- _Records shown_
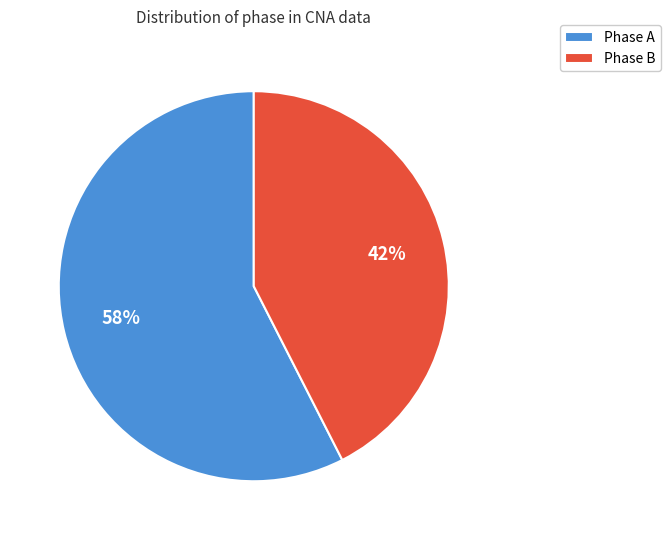

Approximately how many times larger is the value at Phase A compared to Phase B?

1.4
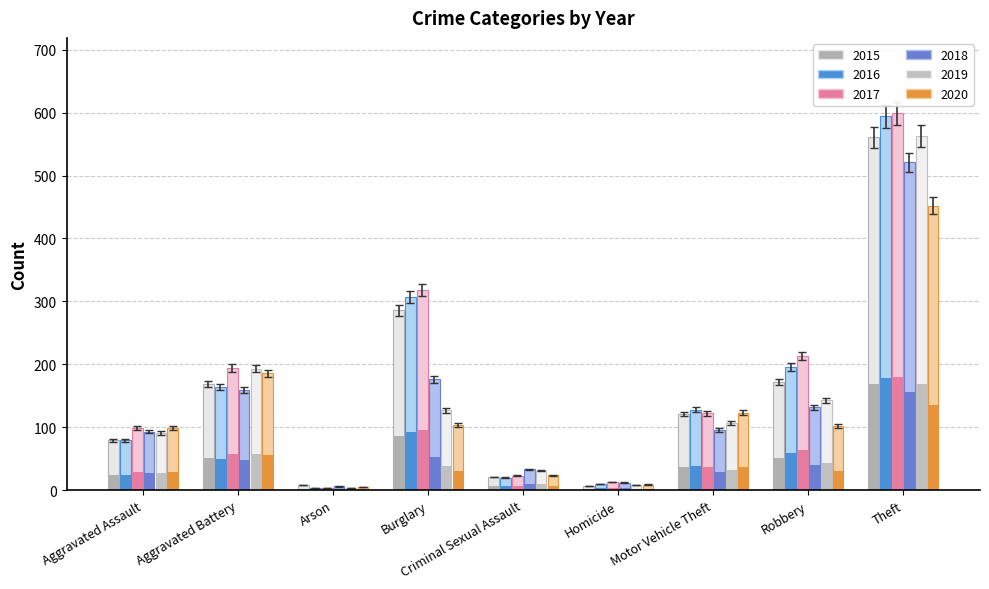

Is the value of 2017 at Aggravated Assault greater than the value of 2015 at Criminal Sexual Assault?

Yes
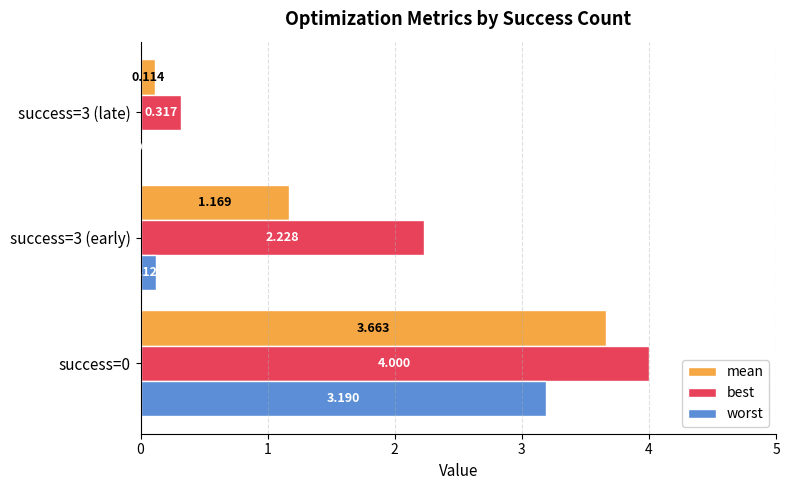

Is the value of worst at success=3 (late) greater than the value of best at success=0?

No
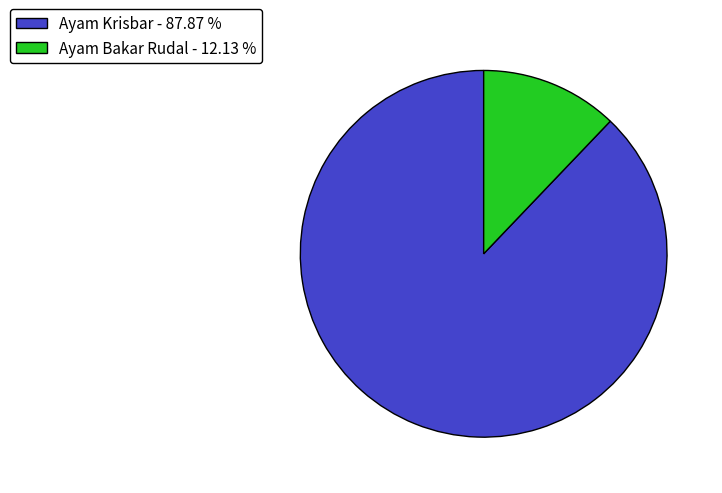

Is the sum of Ayam Krisbar and Ayam Bakar Rudal greater than half?

Yes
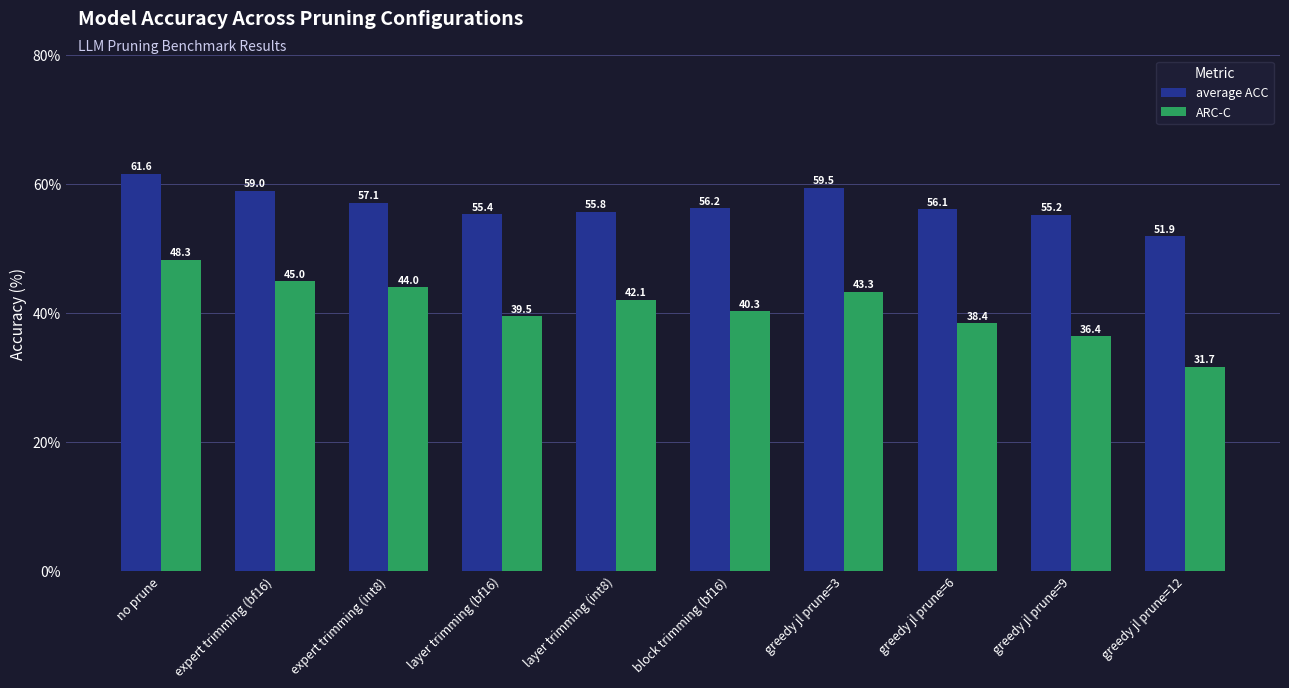

What is the sum of all average ACC values?

567.8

- _Exercise instructions_
How many lines in the items above contain the string "greater"? Case must match. Give only the number.

- _Finished exercise_
3